SUPPLIED ENTRIES –
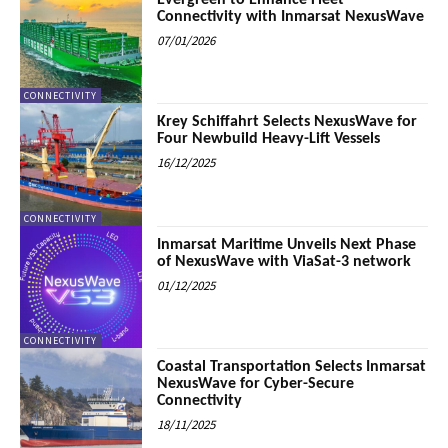
Evergreen to Enhance Fleet
Connectivity with Inmarsat NexusWave
07/01/2026
CONNECTIVITY
Krey Schiffahrt Selects NexusWave for
Four Newbuild Heavy-Lift Vessels
16/12/2025
CONNECTIVITY
Inmarsat Maritime Unveils Next Phase
of NexusWave with ViaSat-3 network
01/12/2025
CONNECTIVITY
Coastal Transportation Selects Inmarsat
NexusWave for Cyber-Secure
Connectivity
18/11/2025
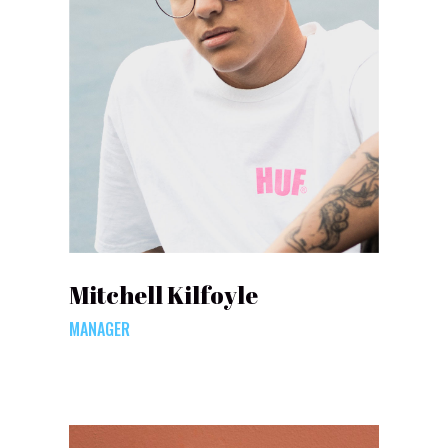
Mitchell Kilfoyle
MANAGER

DIRECTIONS – Copy the lines of text from the material above word for word, leaving out the pictures.

ANSWER TO THE EXERCISE –
Evergreen to Enhance Fleet
Connectivity with Inmarsat NexusWave
07/01/2026
CONNECTIVITY
Krey Schiffahrt Selects NexusWave for
Four Newbuild Heavy-Lift Vessels
16/12/2025
CONNECTIVITY
Inmarsat Maritime Unveils Next Phase
of NexusWave with ViaSat-3 network
01/12/2025
CONNECTIVITY
Coastal Transportation Selects Inmarsat
NexusWave for Cyber-Secure
Connectivity
18/11/2025
Mitchell Kilfoyle
MANAGER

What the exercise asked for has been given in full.